##### EXTRAIT DU TEXTE
Etonnants voyageurs à Mopti : Quand le livre séduit !

16 novembre 2010.
 

En prélude à la 8ème édition d’étonnants voyageurs que notre capitale a abrité du 22 au 28 novembre dernier, une caravane a sillonné plusieurs localités de l’intérieur du pays. L’étape de Mopti a vu la participation de deux écrivains et d’un slameur. Ils ont mis leur séjour à profit pour animer des ateliers d’écriture et des conférences autour de leurs œuvres des scolaires.
Du dimanche 21 au mercredi 24 novembre dernier, Mopti a accueilli la caravane du festival d’étonnants voyageurs. Il s’agit des hommes de culture et de lettres dont l’écrivain malien, Sirafily Diango, à travers son romain ’’Tiara l’immondice’’. De l’écrivain gabonais, Janus Otsiemi, auteur de plusieurs ouvrages dont le dernier intitulé ’’la bouche qui mange ne parle pas ’’. Et enfin, le slameur d’origine camerounaise, Kalire, membre de l’association des slameurs du Mali (Slama). Ils ont mis à profit leurs séjours à Mopti pour présenter leurs œuvres au monde scolaire et littéraire de la ville. Les activités ont eu pour cadre, l’alliance franco-malien de Mopti, le lycée privé moderne de Mopti, l’institut de formation des maîtres de Sevaré et l’école privée fondamentale Samassekou. Comme de coutume, les caravaniers ont rendu visite au gouverneur de la région, avant de se rendre à l’alliance franco-malienne où le slameur, kalire, a animé un atelier d’écriture de slam qui a regroupé une quinzaine d’élèves des écoles de la localité.’’Il faut claquer qu’on puisse t’entendre, il faut qu’il ait un impact dans votre message’’, explique t-il aux apprenants. Avant de préciser que le slam est né aux Etats-Unis dans les années 80. Il a aussi déclamé quelques titres de slam de son dernier répertoire. Cet atelier s’est déroulé pendant deux jours d’affilé. Il a été ponctué de nombreux exercices pratiques. De leur coté les deux écrivains maliens et gabonais, Sirafily Diango et Janus Otsiemi ont tour à tour présenté leurs œuvres aux lycéens et aux futurs maîtres. Sirafily Diango, l’auteur du roman’’ Tiara l’immondice’’ a fait remarquer qu’il lui a fallu 15 ans pour écrire ce livre. Avant de souligner qu’il tire son inspiration d’un fait divers, c’est la fiction pure et simple. Le moment émouvant, c’est quand l’auteur récite un extrait du roman intitulé ’’Kia’’. Et, Janus Otsiemi qui s’est illustré dans un roman du genre polar s’est entretenu avec les élèves sur le bien fondé de son œuvre intitulé ’’ la bouchee qui mange ne parle pas’’. Et a M.Otsiemi de souligner que ’’Ceux qui se remplissent les poches ne parlent pas’’. Il s’agit des hommes politiques qui sont souvent cités dans la corruption. Dans ces deux établissements, le lycée moderne de Mopti et l’Ifm, les échanges ont été enrichissants pour les auteurs mais aussi les élèves futurs maîtres et le corps professoral.
##########
##### DONNÉES À EXAMINER
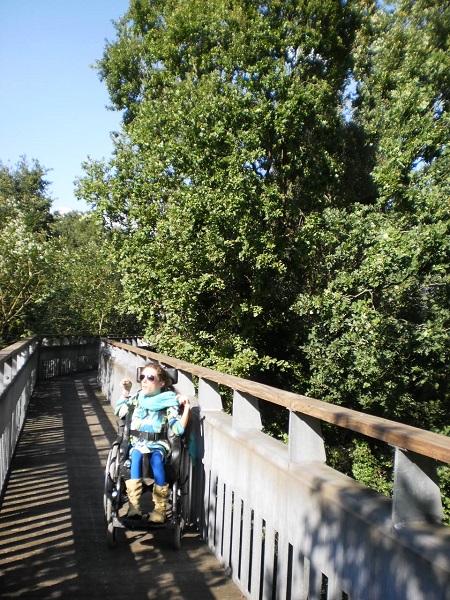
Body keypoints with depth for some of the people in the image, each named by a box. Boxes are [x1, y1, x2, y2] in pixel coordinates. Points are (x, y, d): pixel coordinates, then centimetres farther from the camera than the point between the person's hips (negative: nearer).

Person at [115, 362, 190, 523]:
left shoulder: (169, 401, 2)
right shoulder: (136, 398, 13)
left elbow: (178, 429, -4)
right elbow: (119, 411, 24)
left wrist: (186, 409, -15)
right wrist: (125, 392, 17)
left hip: (158, 444, -2)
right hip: (137, 443, 2)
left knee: (156, 459, -35)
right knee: (136, 455, -33)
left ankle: (160, 508, -30)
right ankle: (133, 504, -36)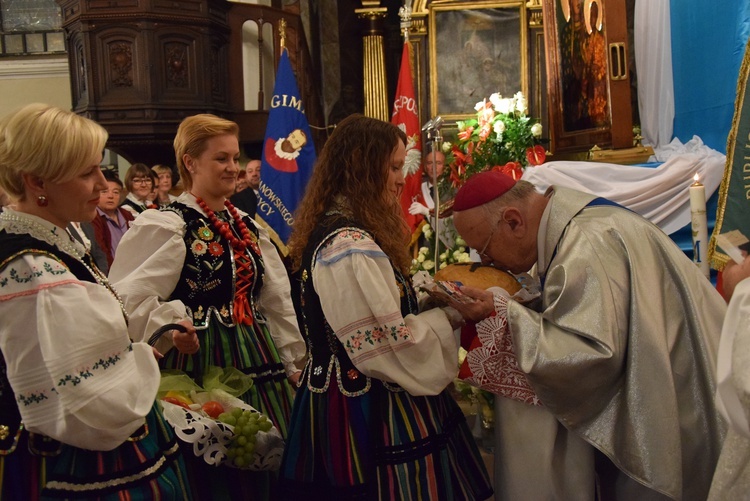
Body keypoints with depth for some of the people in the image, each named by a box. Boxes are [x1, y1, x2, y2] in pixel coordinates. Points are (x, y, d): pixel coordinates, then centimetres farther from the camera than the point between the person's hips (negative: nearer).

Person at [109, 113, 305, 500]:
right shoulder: (163, 226, -8)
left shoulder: (246, 227, 13)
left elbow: (277, 302, 14)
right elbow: (128, 301, -16)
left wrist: (294, 362, 14)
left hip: (258, 367, 7)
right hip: (202, 367, -6)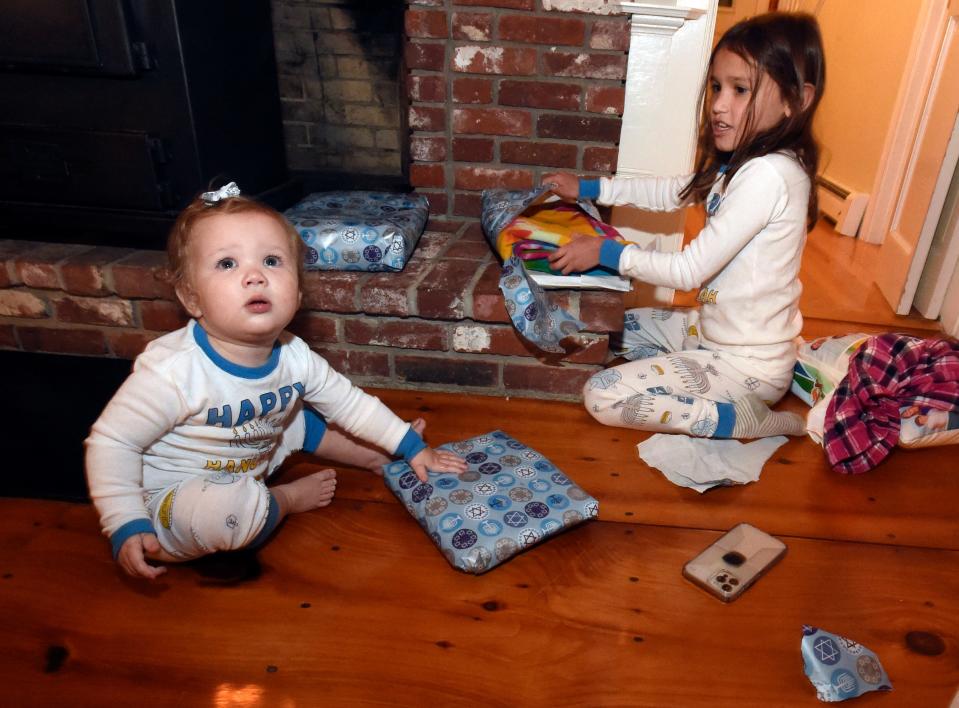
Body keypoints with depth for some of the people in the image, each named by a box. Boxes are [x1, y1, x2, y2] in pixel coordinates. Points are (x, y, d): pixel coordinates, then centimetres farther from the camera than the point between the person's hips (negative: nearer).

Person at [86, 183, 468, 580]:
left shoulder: (294, 357, -12)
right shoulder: (171, 371, -31)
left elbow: (351, 403, 1)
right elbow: (112, 442, -20)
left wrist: (411, 447, 6)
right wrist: (126, 526, -26)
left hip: (245, 478, 6)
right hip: (169, 502, -6)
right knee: (225, 507, -35)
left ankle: (371, 457, 26)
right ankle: (290, 497, -2)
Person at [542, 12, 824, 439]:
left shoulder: (768, 174, -26)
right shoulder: (744, 163, 3)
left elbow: (689, 270, -24)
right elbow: (672, 192, 16)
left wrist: (605, 252, -14)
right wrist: (587, 188, 13)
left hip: (746, 364, -10)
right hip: (715, 328, 10)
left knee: (603, 396, -16)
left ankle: (748, 419, -6)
##########
### CONSIGNE
Mettez à jour l'article en le reprenant à partir des mots qui contiennent « 16 novembre 2010. » jusqu'à « œuvres des scolaires. » inclus, et remplacez « slameur » par « poète ». Les lignes n'ont aucun lien avec l'article.

### VOTRE RÉPONSE
16 novembre 2010.
 

En prélude à la 8ème édition d’étonnants voyageurs que notre capitale a abrité du 22 au 28 novembre dernier, une caravane a sillonné plusieurs localités de l’intérieur du pays. L’étape de Mopti a vu la participation de deux écrivains et d’un poète. Ils ont mis leur séjour à profit pour animer des ateliers d’écriture et des conférences autour de leurs œuvres des scolaires.